--- Information ---
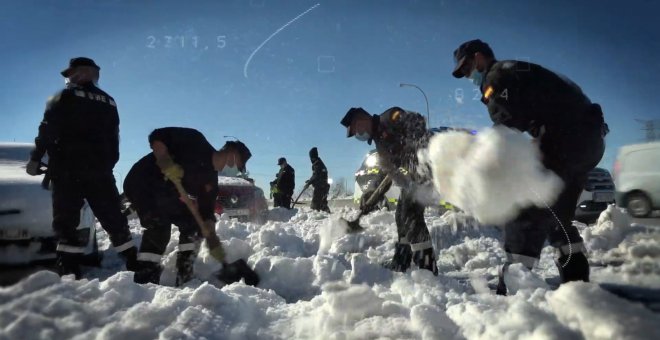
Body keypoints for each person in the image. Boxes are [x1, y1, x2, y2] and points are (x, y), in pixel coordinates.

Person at [451, 39, 608, 294]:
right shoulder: (518, 71)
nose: (469, 76)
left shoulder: (498, 76)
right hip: (589, 140)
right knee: (557, 211)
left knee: (524, 203)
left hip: (564, 139)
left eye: (467, 69)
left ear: (478, 58)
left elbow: (505, 131)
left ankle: (513, 285)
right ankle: (577, 281)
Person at [26, 57, 137, 279]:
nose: (69, 78)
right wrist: (108, 164)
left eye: (72, 73)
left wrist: (36, 158)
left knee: (66, 220)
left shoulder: (64, 97)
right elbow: (113, 137)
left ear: (86, 73)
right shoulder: (109, 101)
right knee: (113, 216)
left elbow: (47, 129)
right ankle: (135, 262)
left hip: (68, 168)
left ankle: (69, 270)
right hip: (100, 171)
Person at [123, 127, 251, 285]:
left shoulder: (210, 180)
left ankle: (184, 271)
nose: (235, 170)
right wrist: (164, 160)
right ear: (231, 154)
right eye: (237, 165)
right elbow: (157, 136)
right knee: (159, 228)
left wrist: (209, 228)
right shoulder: (196, 141)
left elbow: (206, 212)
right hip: (142, 183)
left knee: (194, 226)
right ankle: (145, 277)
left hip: (166, 194)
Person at [340, 107, 438, 275]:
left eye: (356, 130)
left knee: (411, 216)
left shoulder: (390, 117)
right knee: (401, 215)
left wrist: (409, 146)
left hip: (425, 170)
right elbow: (386, 172)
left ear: (362, 119)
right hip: (411, 181)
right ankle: (401, 261)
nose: (358, 135)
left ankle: (428, 267)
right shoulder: (380, 143)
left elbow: (418, 121)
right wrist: (371, 193)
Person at [305, 147, 331, 212]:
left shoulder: (318, 164)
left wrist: (309, 183)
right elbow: (315, 175)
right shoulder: (318, 163)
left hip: (320, 187)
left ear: (313, 157)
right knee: (322, 203)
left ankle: (316, 218)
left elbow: (316, 175)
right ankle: (327, 218)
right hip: (323, 187)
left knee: (315, 205)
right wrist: (310, 180)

--- Problem description ---
Omit the pictures and reproduce the records above exactly.

--- Answer to this task ---
Body keypoints for each person in the image. Boxes are [x1, y1, x2, y2] and points are (x, y), in pixel coordinates.

Person at [451, 39, 608, 294]:
right shoulder: (518, 71)
nose: (469, 76)
left shoulder: (498, 76)
right hip: (589, 140)
right knee: (557, 211)
left knee: (524, 203)
left hip: (564, 139)
left eye: (467, 69)
left ear: (478, 58)
left elbow: (505, 131)
left ankle: (513, 285)
right ankle: (577, 281)
Person at [26, 57, 137, 279]:
nose: (69, 78)
right wrist: (108, 164)
left eye: (72, 73)
left wrist: (36, 158)
left knee: (66, 220)
left shoulder: (64, 97)
right elbow: (113, 137)
left ear: (86, 73)
right shoulder: (109, 101)
right knee: (113, 216)
left elbow: (47, 129)
right ankle: (135, 262)
left hip: (68, 168)
left ankle: (69, 270)
right hip: (100, 171)
Person at [123, 127, 251, 285]:
left shoulder: (210, 180)
left ankle: (184, 271)
nose: (235, 170)
right wrist: (164, 160)
right ear: (231, 154)
right eye: (237, 165)
right elbow: (157, 136)
right knee: (159, 228)
left wrist: (209, 228)
right shoulder: (196, 141)
left elbow: (206, 212)
right hip: (142, 183)
left knee: (194, 226)
right ankle: (145, 277)
left hip: (166, 194)
Person at [340, 107, 438, 275]:
left eye: (356, 130)
left knee: (411, 216)
left shoulder: (390, 117)
right knee: (401, 215)
left wrist: (409, 146)
left hip: (425, 170)
right elbow: (386, 172)
left ear: (362, 119)
right hip: (411, 181)
right ankle: (401, 261)
nose: (358, 135)
left ankle: (428, 267)
right shoulder: (380, 143)
left elbow: (418, 121)
right wrist: (371, 193)
Person at [305, 147, 331, 212]:
left shoulder: (318, 164)
left wrist: (309, 183)
right elbow: (315, 175)
right shoulder: (318, 163)
left hip: (320, 187)
left ear: (313, 157)
right knee: (322, 203)
left ankle: (316, 218)
left elbow: (316, 175)
right ankle: (327, 218)
right hip: (323, 187)
left knee: (315, 205)
right wrist: (310, 180)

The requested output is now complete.